Merasa dadanya mulai sesak, pemuda itu menghela nafas panjang sebelum kembali berucap, “Om, Dion—”
“Om tidak menyalahkan kamu atas semuanya.” Ardan dengan cepat menyela. “Karena bagaimanapun saat itu kamu masih seorang anak kecil yang takut dipisahkan dengan ibu kandung kamu sendiri. Tapi yang paling om sesalkan adalah kenapa bisa-bisanya om lengah, terlalu fokus mencurigai semua musuh hingga tanpa sadar bahwa sahabat om sendiri yang menjadi pelakunya. Seseorang yang selama ini om cari.”

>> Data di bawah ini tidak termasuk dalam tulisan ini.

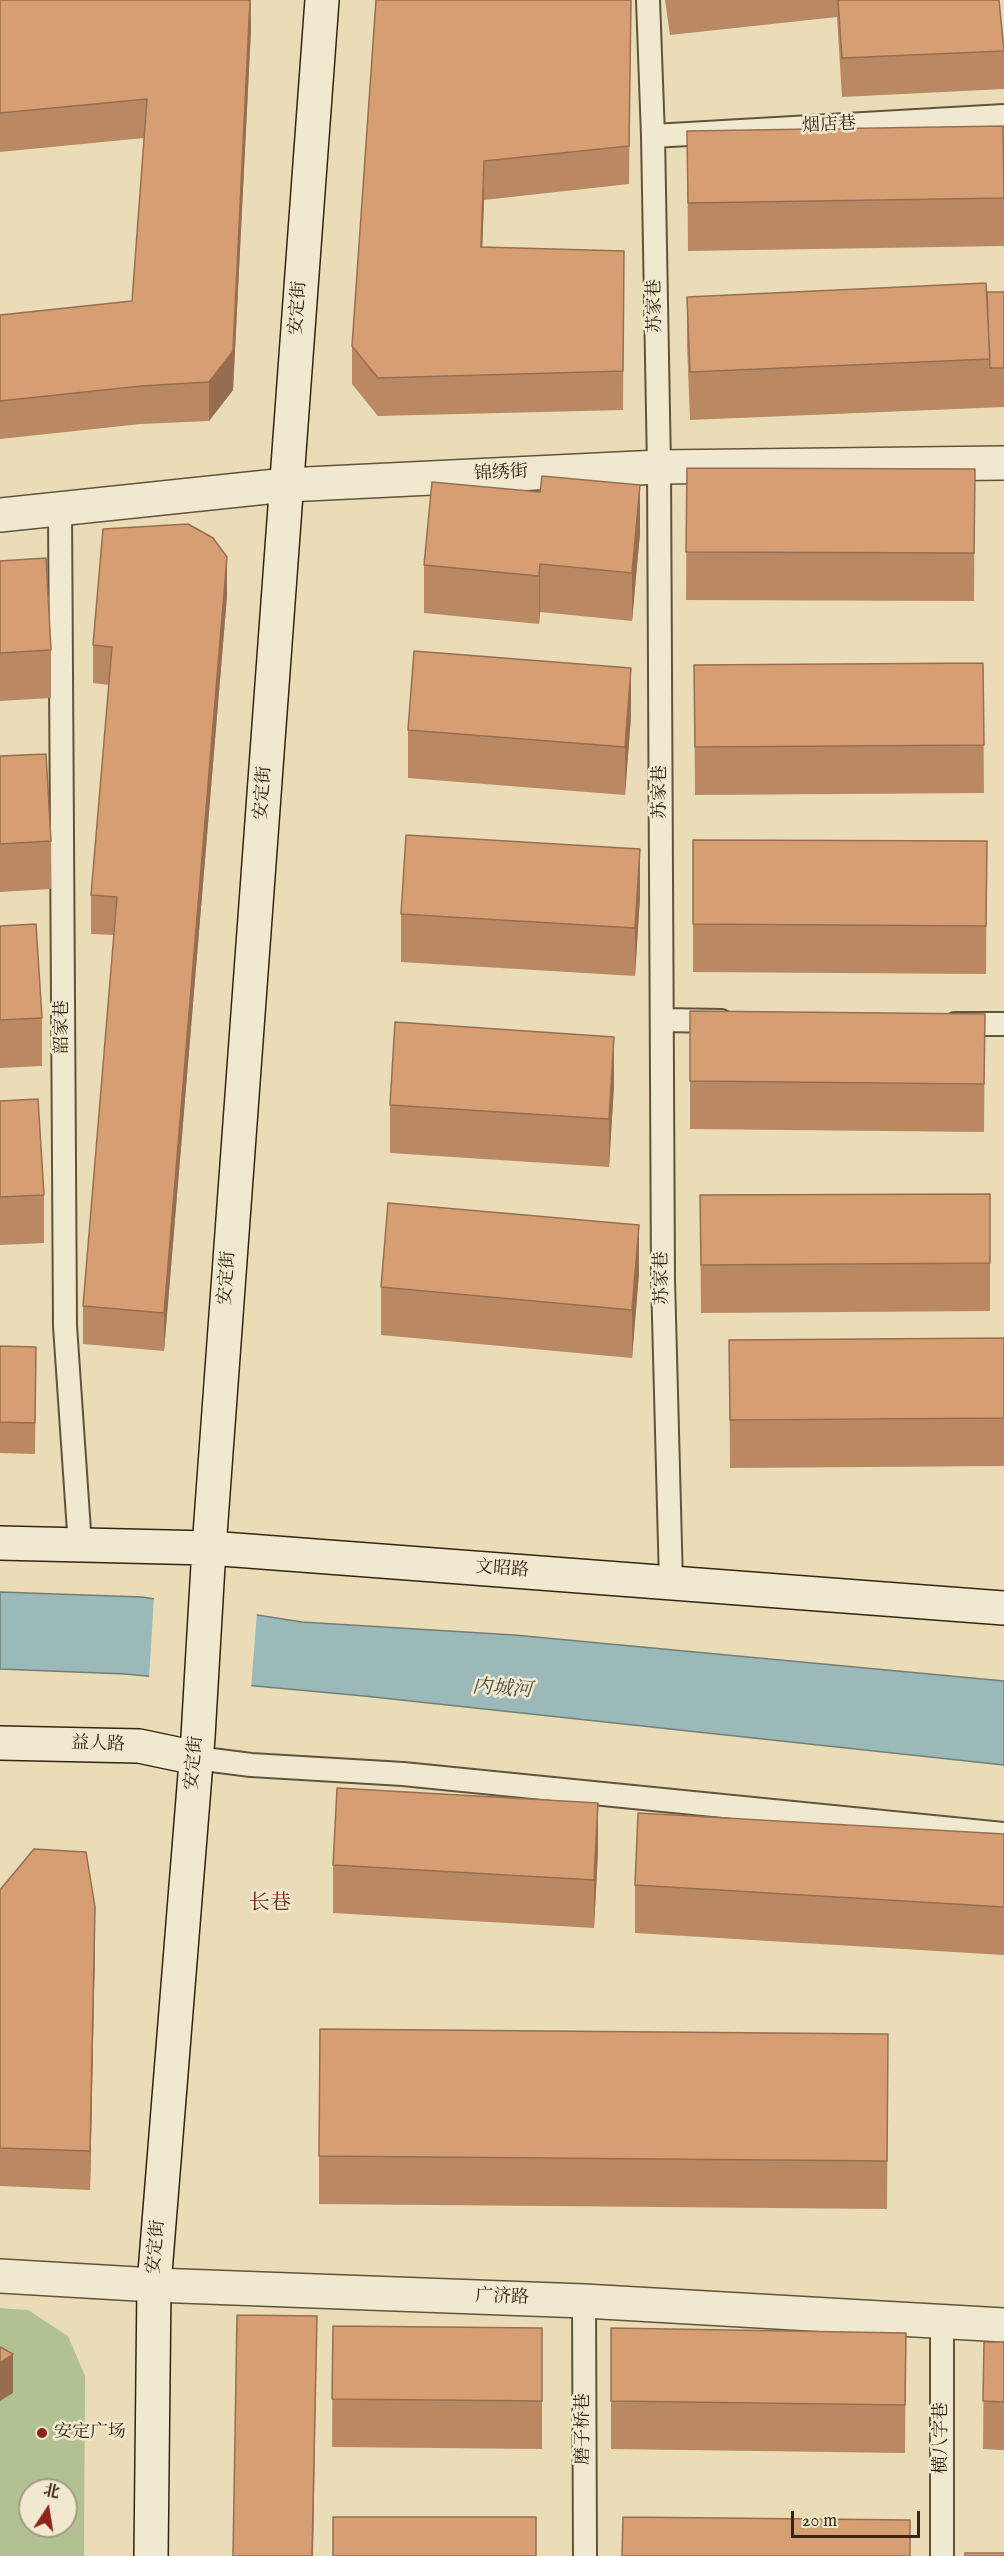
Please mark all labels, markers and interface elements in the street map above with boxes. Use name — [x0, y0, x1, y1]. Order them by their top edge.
street label: 烟店巷 — [801, 114, 857, 138]
street label: 苏家巷 — [645, 279, 667, 333]
street label: 安定街 — [286, 280, 312, 336]
street label: 锦绣街 — [473, 462, 529, 486]
street label: 安定街 — [251, 765, 277, 821]
street label: 苏家巷 — [650, 765, 672, 819]
street label: 韶家巷 — [52, 1000, 74, 1054]
street label: 安定街 — [215, 1250, 241, 1306]
street label: 苏家巷 — [652, 1251, 674, 1305]
street label: 文昭路 — [474, 1557, 530, 1583]
water label: 内城河 — [471, 1676, 533, 1704]
street label: 益人路 — [71, 1733, 125, 1757]
street label: 安定街 — [182, 1735, 208, 1791]
district label: 长巷 — [249, 1892, 291, 1918]
street label: 安定街 — [144, 2219, 170, 2275]
street label: 广济路 — [475, 2286, 529, 2310]
street label: 磨子桥巷 — [573, 2393, 595, 2465]
street label: 横八字巷 — [931, 2402, 953, 2474]
place label: 安定广场 — [54, 2422, 126, 2444]
marker: 安定广场 — [35, 2426, 49, 2440]
north arrow — [18, 2478, 78, 2538]
text: 北 — [41, 2481, 61, 2504]
scale bar — [794, 2499, 923, 2537]
text: 20 m — [802, 2510, 837, 2533]

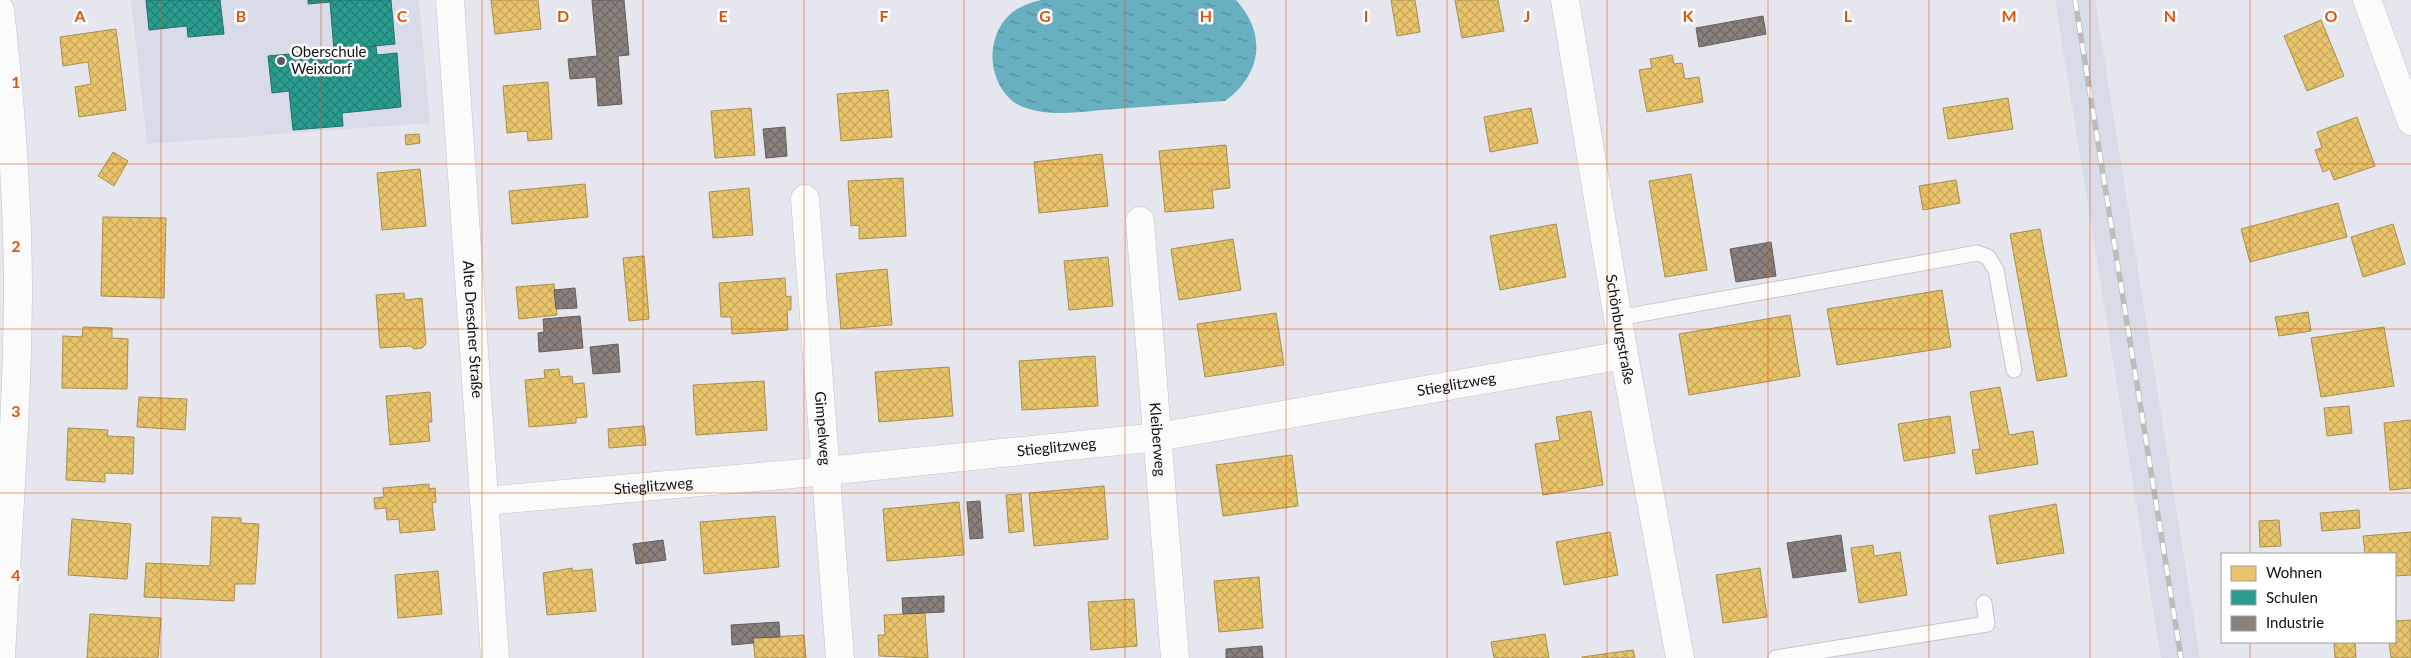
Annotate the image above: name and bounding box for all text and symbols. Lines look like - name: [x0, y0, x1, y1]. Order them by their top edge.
- text: A: [73, 6, 86, 25]
- text: B: [236, 6, 246, 25]
- text: C: [397, 6, 408, 25]
- text: D: [557, 6, 569, 25]
- text: E: [718, 6, 728, 25]
- text: F: [879, 6, 889, 25]
- text: G: [1039, 6, 1051, 25]
- text: H: [1200, 6, 1212, 25]
- text: I: [1364, 6, 1368, 25]
- text: J: [1524, 6, 1530, 25]
- text: K: [1683, 6, 1695, 25]
- text: L: [1844, 6, 1853, 25]
- text: M: [2001, 6, 2017, 25]
- text: N: [2164, 6, 2176, 25]
- text: O: [2325, 6, 2338, 25]
- place label: Oberschule Weixdorf: [291, 42, 367, 77]
- marker: Oberschule Weixdorf: [275, 55, 287, 67]
- text: 1: [11, 72, 21, 91]
- text: 2: [11, 236, 21, 255]
- street label: Alte Dresdner Straße: [460, 260, 487, 399]
- street label: Schönburgstraße: [1603, 273, 1639, 386]
- street label: Stieglitzweg: [1415, 368, 1497, 399]
- street label: Gimpelweg: [812, 391, 835, 466]
- text: 3: [11, 401, 21, 420]
- street label: Kleiberweg: [1147, 402, 1170, 477]
- street label: Stieglitzweg: [1016, 433, 1097, 459]
- street label: Stieglitzweg: [613, 473, 694, 498]
- legend: [2221, 553, 2396, 643]
- text: Wohnen: [2266, 563, 2322, 581]
- text: 4: [11, 565, 21, 584]
- text: Schulen: [2266, 588, 2318, 606]
- text: Industrie: [2266, 613, 2324, 631]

Ardan membantu Dion agar berdiri. “Kamu tahu, Diondra?” Tanyanya tepat ketika pemuda itu berdiri tegak di hadapannya. “Sehari sebelum semuanya terjadi, Renata meminta izin untuk ikut menghadiri pesta yang diadakan di kantornya. Om sempat sangsi untuk memberi izin sebelum pada akhirnya sadar bahwa papa kamu bekerja di perusahaan yang sama dengan Renata. Om percayakan istri om kepada papa kamu. Hingga esok harinya, Renata belum juga pulang. Hari itu juga om menyusul ke kantor, tanpa menyadari bahwa ponsel om tertinggal di rumah. Satpam di sana bilang acara selesai pukul 2 pagi, Renata harusnya sudah pulang. Mengingat om memperingatinya agar pulang sebelum pukul 12 malam. Om langsung kembali pulang ke rumah, berharap Renata sudah ada di rumah.”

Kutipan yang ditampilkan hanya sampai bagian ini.